■ TASK GOAL ■
The job is to find each line in the entries holding the string "lines" and copy that line.

■ DATA RECORDS ■
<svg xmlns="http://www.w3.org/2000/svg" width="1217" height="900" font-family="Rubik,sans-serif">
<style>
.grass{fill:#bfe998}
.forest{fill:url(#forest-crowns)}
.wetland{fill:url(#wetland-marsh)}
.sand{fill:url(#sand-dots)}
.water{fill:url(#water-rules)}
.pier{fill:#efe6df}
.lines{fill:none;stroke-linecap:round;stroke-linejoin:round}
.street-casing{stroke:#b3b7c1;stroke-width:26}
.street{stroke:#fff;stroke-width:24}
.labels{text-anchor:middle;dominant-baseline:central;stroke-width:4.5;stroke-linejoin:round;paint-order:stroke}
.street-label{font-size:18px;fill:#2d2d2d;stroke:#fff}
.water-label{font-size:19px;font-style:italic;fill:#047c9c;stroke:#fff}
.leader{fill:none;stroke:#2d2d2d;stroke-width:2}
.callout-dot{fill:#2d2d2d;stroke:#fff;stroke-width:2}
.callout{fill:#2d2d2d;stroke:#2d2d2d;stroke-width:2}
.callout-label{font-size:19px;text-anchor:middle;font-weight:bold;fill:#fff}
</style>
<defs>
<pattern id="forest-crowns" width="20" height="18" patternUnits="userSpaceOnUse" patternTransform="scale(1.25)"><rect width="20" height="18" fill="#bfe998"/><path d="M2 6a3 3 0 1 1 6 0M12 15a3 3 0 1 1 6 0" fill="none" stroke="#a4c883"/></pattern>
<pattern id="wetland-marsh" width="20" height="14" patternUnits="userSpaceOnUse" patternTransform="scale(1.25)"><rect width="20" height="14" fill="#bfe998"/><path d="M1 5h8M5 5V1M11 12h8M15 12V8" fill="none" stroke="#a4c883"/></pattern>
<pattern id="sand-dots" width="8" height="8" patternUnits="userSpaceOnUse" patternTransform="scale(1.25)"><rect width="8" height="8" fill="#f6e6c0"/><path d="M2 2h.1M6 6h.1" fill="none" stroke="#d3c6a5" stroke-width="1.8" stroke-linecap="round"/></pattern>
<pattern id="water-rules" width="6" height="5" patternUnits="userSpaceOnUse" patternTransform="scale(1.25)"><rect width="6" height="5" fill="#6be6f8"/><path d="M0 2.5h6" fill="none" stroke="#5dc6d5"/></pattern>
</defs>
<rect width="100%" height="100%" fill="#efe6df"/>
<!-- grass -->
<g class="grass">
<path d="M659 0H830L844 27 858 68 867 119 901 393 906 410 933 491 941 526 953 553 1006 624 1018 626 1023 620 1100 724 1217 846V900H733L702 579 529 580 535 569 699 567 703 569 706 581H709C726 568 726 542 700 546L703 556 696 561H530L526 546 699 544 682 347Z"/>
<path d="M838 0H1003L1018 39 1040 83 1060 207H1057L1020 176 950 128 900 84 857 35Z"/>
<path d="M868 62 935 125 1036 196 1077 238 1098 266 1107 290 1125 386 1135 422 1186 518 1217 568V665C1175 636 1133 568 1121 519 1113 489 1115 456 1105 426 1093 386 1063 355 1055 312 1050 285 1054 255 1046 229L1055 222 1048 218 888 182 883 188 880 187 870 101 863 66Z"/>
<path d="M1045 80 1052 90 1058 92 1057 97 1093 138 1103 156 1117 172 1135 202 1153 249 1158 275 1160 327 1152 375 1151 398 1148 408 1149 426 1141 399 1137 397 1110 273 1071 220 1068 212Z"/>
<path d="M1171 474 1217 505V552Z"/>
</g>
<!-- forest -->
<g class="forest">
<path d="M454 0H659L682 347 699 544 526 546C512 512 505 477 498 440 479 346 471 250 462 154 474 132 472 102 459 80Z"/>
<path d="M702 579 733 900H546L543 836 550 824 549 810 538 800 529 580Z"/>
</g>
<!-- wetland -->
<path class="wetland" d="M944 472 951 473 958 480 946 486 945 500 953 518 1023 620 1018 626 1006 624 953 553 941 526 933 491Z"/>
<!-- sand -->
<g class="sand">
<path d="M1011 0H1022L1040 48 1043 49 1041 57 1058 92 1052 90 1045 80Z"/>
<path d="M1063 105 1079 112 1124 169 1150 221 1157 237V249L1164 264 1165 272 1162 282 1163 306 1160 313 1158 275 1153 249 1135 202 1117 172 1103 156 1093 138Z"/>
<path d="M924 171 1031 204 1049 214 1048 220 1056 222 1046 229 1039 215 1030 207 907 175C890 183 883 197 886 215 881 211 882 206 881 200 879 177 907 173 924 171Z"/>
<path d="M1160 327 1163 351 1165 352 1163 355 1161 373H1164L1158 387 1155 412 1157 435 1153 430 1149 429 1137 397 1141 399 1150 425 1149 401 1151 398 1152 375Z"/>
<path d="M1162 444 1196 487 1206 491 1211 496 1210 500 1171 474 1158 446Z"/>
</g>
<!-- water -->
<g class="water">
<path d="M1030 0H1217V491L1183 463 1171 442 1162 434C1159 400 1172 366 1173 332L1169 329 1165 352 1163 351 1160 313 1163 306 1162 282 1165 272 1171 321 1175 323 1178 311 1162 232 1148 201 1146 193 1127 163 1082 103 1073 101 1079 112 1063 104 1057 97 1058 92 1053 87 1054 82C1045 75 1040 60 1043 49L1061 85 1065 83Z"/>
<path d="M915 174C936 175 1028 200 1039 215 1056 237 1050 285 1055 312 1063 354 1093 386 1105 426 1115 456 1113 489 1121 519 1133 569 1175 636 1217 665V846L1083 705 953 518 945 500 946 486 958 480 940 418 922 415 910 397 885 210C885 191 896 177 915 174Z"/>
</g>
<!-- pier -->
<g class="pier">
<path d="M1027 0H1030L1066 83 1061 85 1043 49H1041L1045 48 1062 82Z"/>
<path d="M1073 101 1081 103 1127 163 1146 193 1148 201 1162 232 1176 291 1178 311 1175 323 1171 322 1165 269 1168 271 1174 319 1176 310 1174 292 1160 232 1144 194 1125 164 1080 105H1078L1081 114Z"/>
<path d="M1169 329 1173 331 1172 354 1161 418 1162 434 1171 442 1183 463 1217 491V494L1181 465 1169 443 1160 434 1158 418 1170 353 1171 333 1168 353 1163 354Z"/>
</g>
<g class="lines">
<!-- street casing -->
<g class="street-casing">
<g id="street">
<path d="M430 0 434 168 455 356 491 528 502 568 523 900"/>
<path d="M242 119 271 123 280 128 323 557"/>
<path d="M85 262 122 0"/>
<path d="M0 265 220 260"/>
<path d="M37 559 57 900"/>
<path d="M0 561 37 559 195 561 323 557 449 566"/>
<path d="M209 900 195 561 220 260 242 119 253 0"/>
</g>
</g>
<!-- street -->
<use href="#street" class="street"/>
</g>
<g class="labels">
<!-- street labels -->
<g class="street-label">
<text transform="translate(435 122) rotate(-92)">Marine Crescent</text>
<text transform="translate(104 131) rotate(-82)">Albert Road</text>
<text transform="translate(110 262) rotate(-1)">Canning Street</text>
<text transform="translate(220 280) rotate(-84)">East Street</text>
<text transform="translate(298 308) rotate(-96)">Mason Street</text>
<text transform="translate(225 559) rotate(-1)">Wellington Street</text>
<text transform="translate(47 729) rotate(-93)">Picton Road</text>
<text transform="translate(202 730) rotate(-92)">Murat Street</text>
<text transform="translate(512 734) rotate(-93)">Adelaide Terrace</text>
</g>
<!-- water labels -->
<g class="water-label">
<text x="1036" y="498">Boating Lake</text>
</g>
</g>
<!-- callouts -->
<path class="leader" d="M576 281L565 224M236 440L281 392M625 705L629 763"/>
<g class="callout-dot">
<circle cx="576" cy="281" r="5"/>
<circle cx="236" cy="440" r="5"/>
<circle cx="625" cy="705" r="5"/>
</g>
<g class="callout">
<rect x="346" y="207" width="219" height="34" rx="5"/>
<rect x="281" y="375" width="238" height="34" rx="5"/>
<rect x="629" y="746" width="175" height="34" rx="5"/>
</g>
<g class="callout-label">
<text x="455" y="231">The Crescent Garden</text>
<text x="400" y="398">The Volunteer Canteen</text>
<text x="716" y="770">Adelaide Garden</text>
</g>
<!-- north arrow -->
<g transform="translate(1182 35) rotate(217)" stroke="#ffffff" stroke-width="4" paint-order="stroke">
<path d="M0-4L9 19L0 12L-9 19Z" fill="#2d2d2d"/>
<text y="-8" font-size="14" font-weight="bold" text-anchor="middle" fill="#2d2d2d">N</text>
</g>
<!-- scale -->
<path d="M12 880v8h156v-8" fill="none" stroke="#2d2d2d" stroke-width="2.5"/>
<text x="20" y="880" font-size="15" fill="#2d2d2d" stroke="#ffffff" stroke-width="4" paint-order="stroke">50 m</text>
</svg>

■ ANSWER TO THIS PROBLEM ■
.lines{fill:none;stroke-linecap:round;stroke-linejoin:round}
<g class="lines">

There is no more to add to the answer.